Don't underestimate the thermal power needed for just one additional degree in a typical American house with poorly insulated windows, walls and doors.
We don't put the AC, we open the balcony door and the air current is enough.
In winter, we reach at most 5C, we don't put also the heating. Some neighbors have it very high and in our apartment the temperature is 20-21C.
We tend to use AC if the outdoor temp is above 30C, so most days November to April.
It gets to above 45C here, which is pretty horrible without AC.
The insanity boggles my mind.
I had to go out and buy a sweater and thick trousers to sit in the office while it is 32C/90F outside.
The school had a campus wide steam heating system to deal with the winters, but according to what I heard they were terrified to ever turn it off because parts of it were approaching 100 years old. So, all summer long the heat was running on low in the same buildings that were being air conditioned.

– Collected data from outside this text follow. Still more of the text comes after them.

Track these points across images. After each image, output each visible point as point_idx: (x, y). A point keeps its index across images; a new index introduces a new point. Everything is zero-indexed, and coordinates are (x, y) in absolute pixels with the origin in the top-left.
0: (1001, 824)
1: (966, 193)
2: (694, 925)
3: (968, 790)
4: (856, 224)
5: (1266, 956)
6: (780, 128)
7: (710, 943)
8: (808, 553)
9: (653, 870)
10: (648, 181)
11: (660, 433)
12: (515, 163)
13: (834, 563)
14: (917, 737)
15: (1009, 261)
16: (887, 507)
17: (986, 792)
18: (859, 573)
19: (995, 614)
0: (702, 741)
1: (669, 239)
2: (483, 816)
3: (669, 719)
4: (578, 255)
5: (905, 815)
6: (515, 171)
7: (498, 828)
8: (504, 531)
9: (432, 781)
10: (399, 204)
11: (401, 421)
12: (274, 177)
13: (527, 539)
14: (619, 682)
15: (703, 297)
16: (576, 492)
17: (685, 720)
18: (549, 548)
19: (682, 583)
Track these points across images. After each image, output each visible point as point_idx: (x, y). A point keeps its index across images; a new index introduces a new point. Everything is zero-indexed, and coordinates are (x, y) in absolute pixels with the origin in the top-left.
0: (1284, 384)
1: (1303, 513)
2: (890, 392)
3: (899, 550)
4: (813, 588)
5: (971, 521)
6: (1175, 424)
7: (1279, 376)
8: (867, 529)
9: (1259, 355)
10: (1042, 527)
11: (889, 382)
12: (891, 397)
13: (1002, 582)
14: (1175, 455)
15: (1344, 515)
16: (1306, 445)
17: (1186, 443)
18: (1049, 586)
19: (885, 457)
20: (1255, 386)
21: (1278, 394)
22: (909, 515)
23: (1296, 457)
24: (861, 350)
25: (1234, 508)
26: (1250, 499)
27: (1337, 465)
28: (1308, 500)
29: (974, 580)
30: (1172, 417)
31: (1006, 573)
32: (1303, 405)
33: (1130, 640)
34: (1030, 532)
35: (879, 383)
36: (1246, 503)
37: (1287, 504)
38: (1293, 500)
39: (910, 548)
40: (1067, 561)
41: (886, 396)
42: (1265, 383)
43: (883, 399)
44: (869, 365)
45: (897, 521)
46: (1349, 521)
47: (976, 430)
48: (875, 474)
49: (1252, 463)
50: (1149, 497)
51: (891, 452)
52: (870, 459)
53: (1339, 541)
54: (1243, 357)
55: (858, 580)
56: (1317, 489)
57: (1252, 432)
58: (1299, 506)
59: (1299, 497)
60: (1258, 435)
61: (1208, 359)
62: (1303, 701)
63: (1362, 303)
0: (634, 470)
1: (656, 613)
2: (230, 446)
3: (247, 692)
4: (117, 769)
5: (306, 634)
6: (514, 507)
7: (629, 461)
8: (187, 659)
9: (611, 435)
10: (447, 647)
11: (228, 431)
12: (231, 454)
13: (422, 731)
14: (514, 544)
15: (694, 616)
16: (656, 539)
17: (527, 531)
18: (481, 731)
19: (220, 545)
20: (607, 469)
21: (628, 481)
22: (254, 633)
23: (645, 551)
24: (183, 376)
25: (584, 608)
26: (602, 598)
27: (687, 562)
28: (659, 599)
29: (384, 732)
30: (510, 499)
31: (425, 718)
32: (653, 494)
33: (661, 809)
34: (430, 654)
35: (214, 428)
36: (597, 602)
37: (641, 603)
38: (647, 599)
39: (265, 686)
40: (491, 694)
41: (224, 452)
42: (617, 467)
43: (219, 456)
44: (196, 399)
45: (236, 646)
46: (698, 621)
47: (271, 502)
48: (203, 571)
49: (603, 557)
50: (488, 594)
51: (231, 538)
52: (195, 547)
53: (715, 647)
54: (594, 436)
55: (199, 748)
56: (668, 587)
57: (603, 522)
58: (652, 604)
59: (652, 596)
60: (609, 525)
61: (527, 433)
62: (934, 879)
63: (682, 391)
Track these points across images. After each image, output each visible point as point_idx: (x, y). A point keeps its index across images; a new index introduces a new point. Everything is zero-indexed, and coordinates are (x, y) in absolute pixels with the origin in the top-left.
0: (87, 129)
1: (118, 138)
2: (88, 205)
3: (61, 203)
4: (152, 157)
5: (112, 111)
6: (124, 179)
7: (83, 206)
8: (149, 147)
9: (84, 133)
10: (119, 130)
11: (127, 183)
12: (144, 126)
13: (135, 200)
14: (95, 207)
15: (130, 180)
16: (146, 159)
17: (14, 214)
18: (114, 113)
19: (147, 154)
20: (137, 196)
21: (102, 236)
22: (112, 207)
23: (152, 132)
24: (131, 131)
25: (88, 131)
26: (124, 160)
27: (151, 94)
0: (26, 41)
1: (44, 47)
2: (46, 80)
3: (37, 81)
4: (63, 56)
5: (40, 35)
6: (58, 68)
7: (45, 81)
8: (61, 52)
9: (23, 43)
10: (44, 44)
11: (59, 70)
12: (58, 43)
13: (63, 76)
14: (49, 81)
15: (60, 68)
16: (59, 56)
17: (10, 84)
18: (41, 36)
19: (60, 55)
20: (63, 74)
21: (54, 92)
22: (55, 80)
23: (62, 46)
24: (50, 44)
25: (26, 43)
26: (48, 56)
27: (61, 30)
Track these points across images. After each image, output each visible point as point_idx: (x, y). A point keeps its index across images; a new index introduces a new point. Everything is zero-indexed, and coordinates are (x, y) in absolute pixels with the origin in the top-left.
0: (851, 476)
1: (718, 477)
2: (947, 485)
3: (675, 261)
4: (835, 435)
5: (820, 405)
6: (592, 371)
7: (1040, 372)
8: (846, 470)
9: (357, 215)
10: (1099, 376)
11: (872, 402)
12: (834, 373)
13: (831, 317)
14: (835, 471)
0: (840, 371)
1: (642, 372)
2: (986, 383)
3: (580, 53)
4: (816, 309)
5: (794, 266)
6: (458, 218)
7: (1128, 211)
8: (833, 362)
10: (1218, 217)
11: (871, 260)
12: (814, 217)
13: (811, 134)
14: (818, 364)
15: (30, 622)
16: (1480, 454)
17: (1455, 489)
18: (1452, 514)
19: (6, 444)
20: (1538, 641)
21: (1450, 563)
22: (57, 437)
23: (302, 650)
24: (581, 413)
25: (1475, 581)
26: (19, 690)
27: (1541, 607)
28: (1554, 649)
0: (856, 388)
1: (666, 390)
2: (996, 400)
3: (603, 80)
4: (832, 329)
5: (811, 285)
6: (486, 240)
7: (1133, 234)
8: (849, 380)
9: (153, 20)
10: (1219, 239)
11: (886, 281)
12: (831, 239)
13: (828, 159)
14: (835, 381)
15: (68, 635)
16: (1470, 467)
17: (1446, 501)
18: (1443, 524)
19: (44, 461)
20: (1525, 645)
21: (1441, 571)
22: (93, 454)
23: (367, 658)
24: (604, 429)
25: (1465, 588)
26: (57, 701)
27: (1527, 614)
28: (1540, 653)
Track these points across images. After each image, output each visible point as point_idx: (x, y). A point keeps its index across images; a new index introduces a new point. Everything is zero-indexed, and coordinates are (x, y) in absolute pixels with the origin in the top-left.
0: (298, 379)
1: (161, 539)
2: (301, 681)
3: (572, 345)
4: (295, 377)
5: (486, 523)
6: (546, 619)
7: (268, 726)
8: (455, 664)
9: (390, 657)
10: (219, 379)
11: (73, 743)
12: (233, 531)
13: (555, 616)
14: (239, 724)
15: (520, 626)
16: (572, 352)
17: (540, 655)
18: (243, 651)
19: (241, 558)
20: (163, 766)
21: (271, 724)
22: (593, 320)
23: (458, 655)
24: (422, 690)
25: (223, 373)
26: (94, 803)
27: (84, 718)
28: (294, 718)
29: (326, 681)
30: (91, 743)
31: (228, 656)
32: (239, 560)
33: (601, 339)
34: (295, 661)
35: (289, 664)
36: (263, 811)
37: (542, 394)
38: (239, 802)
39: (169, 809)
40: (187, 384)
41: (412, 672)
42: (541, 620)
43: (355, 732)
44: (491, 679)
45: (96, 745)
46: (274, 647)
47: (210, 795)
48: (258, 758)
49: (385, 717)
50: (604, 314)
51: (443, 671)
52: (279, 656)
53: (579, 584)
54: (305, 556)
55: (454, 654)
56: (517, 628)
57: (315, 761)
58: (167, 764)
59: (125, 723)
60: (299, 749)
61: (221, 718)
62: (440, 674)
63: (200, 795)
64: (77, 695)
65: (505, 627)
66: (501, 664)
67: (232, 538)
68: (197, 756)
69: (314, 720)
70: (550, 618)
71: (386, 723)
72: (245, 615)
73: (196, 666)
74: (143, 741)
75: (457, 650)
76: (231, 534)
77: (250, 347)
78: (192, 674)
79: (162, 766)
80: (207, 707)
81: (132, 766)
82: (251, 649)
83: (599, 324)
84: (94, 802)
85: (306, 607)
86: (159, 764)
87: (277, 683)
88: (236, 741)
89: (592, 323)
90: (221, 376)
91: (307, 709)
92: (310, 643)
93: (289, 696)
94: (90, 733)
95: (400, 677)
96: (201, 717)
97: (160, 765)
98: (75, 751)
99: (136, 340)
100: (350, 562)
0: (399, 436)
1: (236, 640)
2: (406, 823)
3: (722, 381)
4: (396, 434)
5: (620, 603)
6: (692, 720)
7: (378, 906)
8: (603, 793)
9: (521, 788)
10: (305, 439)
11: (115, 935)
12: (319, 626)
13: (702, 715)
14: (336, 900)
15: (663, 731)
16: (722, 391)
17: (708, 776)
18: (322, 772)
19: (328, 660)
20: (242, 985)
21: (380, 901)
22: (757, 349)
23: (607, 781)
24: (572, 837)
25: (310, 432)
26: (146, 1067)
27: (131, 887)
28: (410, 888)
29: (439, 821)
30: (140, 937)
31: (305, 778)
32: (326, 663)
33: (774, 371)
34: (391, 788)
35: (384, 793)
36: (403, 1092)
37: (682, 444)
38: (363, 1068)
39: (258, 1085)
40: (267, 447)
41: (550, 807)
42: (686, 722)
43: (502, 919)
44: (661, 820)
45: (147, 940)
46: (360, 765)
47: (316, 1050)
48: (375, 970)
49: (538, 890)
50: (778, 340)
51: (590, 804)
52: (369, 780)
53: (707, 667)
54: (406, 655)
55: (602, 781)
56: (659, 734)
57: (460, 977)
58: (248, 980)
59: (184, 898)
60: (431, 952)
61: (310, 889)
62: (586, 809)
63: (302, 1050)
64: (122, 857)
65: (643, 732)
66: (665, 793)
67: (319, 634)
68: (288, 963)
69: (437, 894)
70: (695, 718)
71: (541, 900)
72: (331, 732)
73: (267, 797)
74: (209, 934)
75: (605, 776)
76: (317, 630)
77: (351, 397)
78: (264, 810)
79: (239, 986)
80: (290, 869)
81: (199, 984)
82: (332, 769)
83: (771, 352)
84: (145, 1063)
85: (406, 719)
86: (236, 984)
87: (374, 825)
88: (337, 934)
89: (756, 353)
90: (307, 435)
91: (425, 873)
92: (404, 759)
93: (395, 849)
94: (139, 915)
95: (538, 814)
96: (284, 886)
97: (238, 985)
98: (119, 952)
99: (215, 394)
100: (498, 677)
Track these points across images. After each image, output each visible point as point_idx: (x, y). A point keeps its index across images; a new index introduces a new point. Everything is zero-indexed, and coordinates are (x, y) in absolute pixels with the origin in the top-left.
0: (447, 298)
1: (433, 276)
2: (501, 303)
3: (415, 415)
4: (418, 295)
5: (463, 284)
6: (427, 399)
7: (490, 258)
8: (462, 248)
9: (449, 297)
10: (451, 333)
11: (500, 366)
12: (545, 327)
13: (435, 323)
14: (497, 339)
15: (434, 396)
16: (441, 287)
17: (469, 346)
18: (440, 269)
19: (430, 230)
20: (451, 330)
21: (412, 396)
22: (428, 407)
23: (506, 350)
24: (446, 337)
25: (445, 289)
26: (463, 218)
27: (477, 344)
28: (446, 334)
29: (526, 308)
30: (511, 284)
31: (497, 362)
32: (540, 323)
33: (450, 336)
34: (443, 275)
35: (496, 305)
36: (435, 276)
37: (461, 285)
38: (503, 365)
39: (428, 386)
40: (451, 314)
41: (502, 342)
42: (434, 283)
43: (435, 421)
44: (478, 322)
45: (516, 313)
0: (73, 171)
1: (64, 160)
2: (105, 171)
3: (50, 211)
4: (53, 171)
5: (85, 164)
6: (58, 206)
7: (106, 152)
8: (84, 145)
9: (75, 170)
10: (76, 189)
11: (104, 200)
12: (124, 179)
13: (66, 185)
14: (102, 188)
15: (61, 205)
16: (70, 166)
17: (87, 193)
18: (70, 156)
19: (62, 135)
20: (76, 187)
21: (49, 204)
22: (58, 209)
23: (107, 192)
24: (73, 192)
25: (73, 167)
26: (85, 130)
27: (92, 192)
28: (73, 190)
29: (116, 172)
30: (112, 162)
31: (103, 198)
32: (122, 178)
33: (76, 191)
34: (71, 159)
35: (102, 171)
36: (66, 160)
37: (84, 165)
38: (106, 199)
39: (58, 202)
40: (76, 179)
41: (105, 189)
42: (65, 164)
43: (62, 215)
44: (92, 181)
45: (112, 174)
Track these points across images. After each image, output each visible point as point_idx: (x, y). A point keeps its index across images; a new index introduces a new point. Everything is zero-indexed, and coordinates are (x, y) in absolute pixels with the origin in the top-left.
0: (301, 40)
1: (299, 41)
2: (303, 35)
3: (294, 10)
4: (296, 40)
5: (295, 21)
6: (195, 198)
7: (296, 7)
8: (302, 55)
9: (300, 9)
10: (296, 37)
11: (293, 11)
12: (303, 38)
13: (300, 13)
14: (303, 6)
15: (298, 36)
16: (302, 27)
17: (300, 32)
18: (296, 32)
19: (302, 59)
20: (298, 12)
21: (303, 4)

you also have to strip down to a single layer as soon as you walk in the door, and put all the damn clothes back on if you want to go outside, or you start pouring sweat. what's wrong with keeping everything on but your winter coat?
being from southern california you see this stuff for what it is -- people going insane from shitty weather. it should be 73F everywhere, inside and out, all the time.
unfortunately, it's getting hotter and hotter here, too. eventually we'll be insane also.